2 c quinoa, rinsed
1¾ c chicken stock
½ c dried cherries
1 garlic clove, minced
½ c extra virgin olive oil
¼ c red wine vinegar
1 tsp Dijon mustard
1 tsp raw honey
1 small red onion, halved and thinly sliced
5 c power greens baby salad mix, finely sliced
(could also substitute ½ baby spinach ½ kale (without stems and massaged to make it tender))
½ c walnuts
Preheat oven to 350º. Put the walnuts in a single-layer on a sheet pan. Cook/toast about 8 minutes. Set aside to cool.
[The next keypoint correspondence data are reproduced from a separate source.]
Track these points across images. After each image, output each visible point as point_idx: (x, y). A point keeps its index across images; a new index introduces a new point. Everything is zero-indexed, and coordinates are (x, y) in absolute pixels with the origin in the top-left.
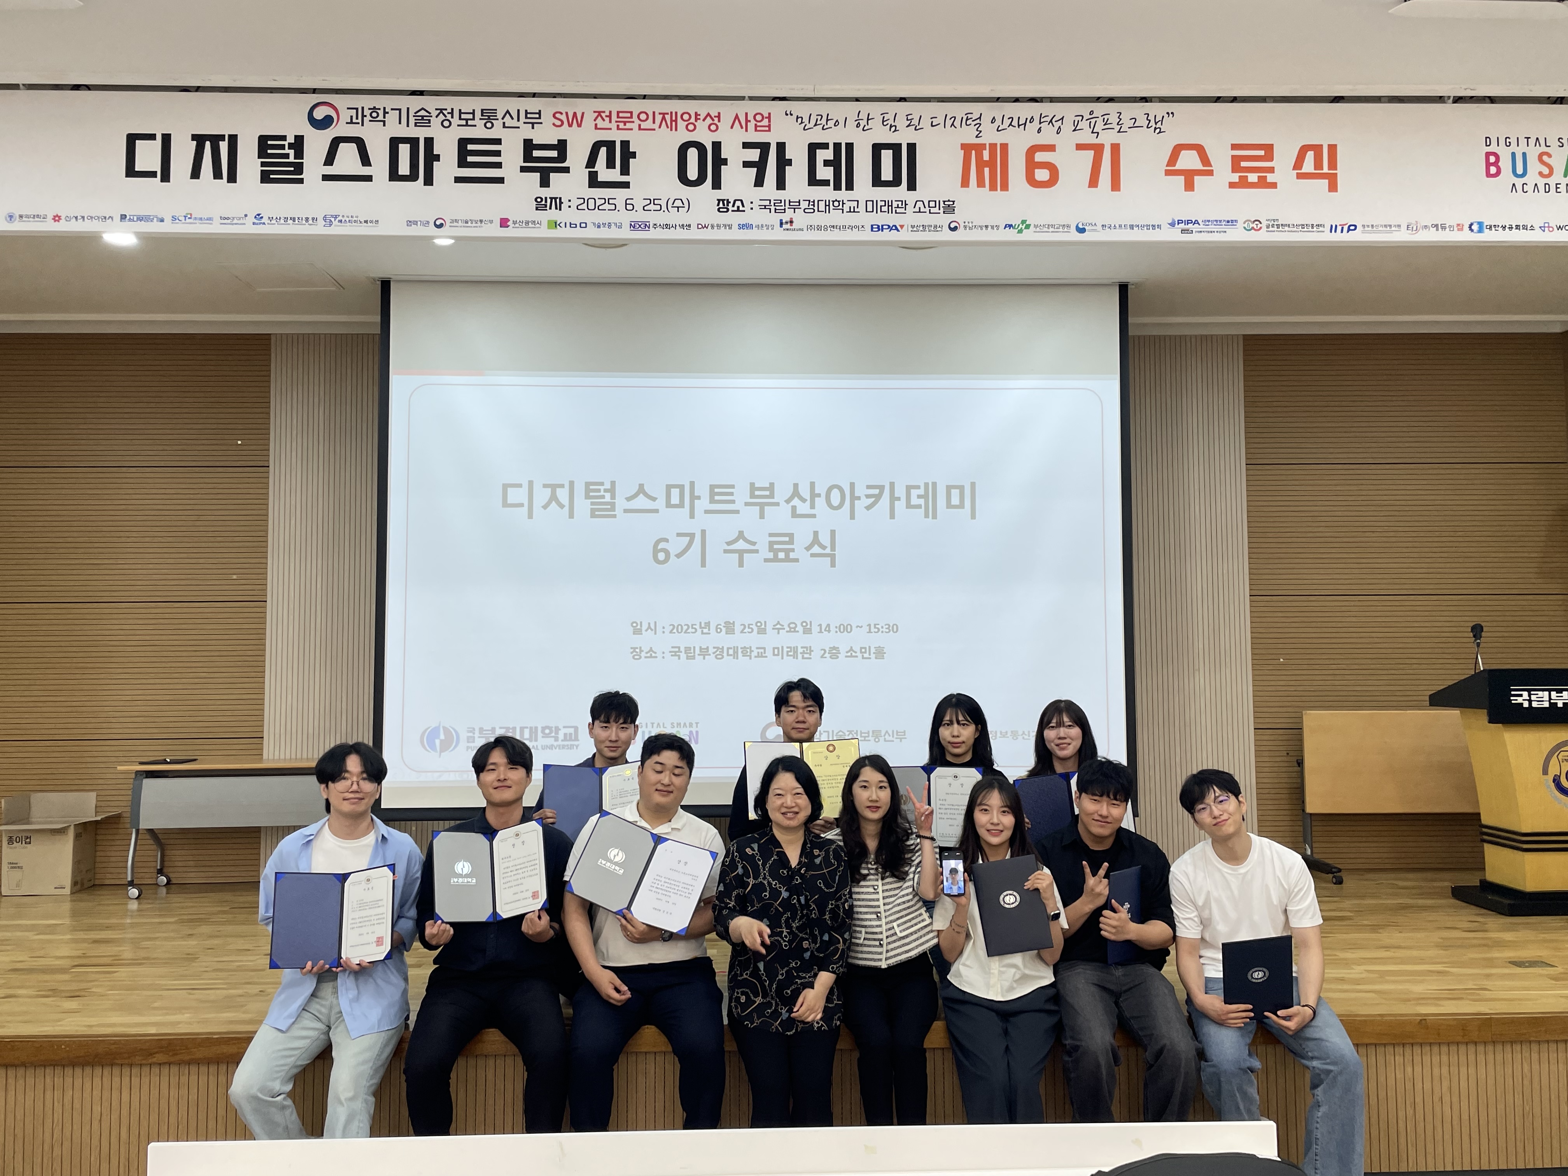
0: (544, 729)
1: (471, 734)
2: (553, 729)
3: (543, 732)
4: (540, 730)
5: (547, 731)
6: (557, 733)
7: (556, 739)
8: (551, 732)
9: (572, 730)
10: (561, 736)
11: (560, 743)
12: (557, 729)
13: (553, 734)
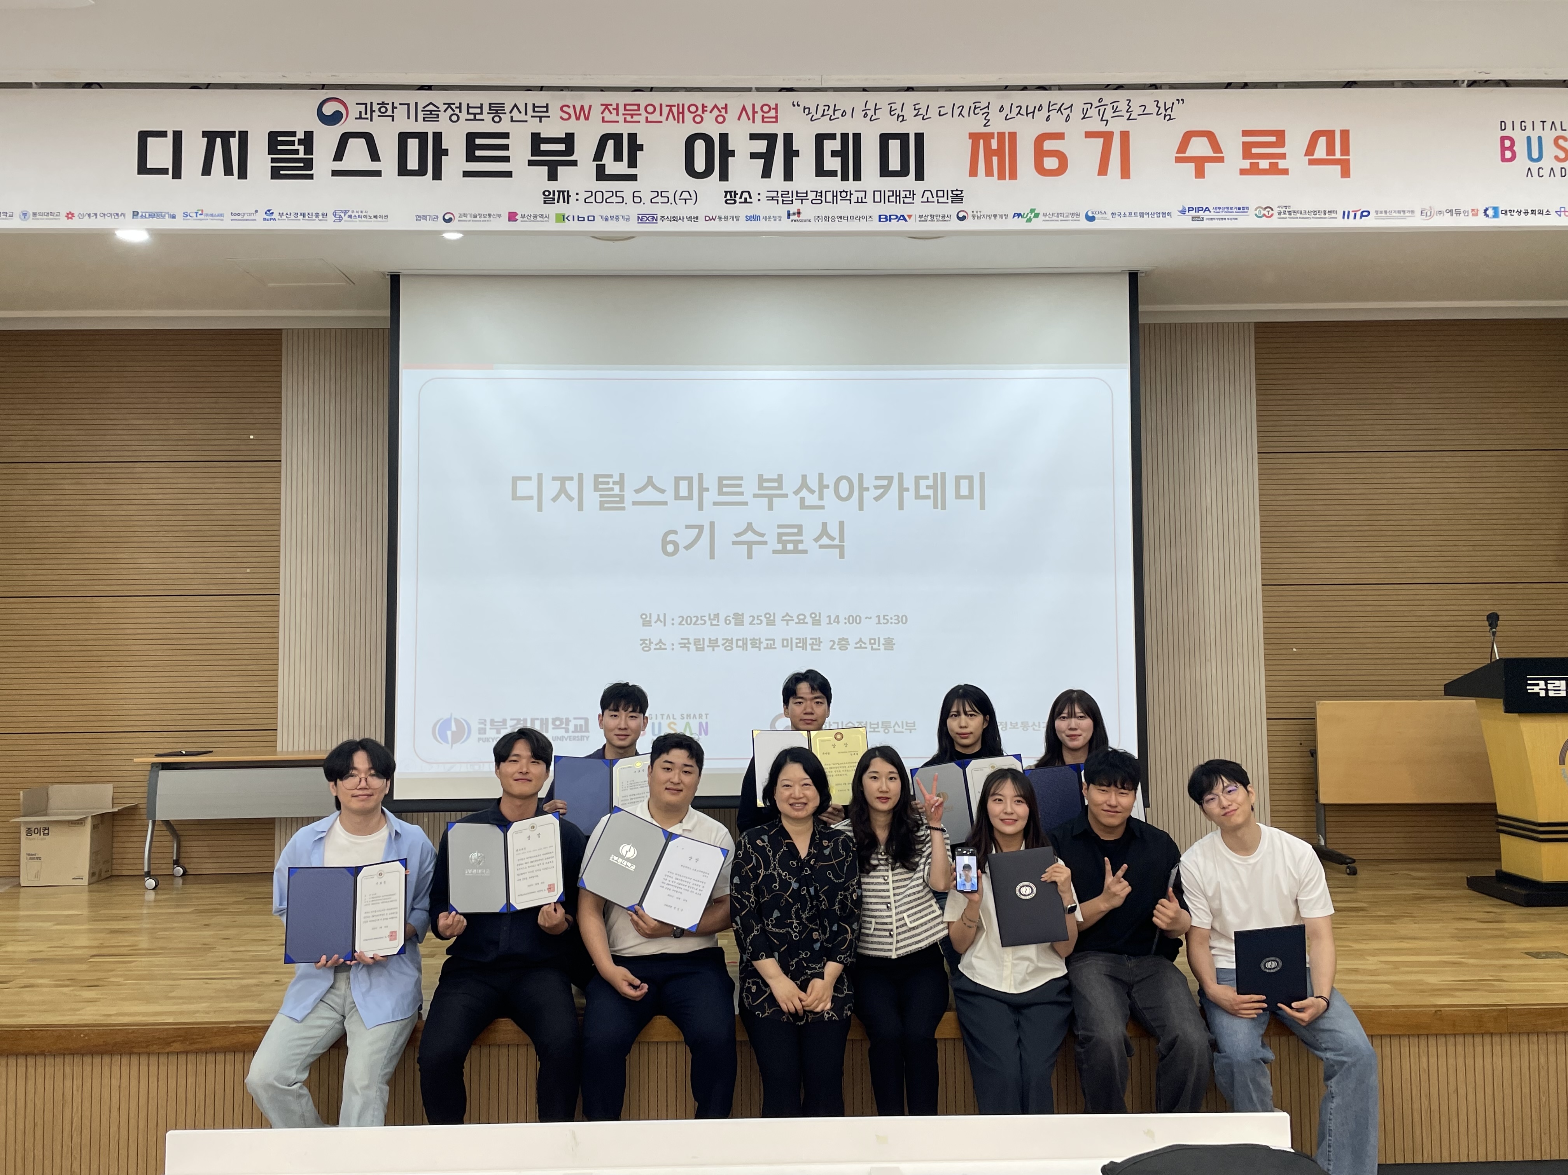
0: (554, 720)
1: (482, 726)
2: (564, 721)
3: (553, 723)
4: (550, 721)
5: (558, 723)
6: (567, 724)
7: (567, 731)
8: (562, 723)
9: (582, 722)
10: (571, 727)
11: (570, 734)
12: (568, 721)
13: (564, 726)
In a medium saucepan, heat about 1 tsp olive oil over medium/med-high heat until shimmering. Add the quinoa and toast for a few minutes, stirring frequently. Add the chicken stock, bring to a boil and cook for 12 minutes. When done, add half of the cherries to the top, cover and let sit until you’re ready for it. (There will be liquid left at the end of cooking, but it will absorb as it rests.)
While the quinoa cooks, slice the onion and the greens.
While the quinoa rests, make the vinaigrette. In a large bowl (big enough to toss everything together in at the end) whisk together the mustard, honey, vinegar. Whisk in the olive oil until emulsified. Add the sliced onion and toss to coat. Season with salt and pepper. Let sit for 5 minutes.
In the large bowl with the vinaigrette/onions, add the quinoa, garlic, rest of the cherries and toss, making sure that the quinoa is cooled off enough (not piping hot) to add in the greens.
Top with the toasted walnuts and eat.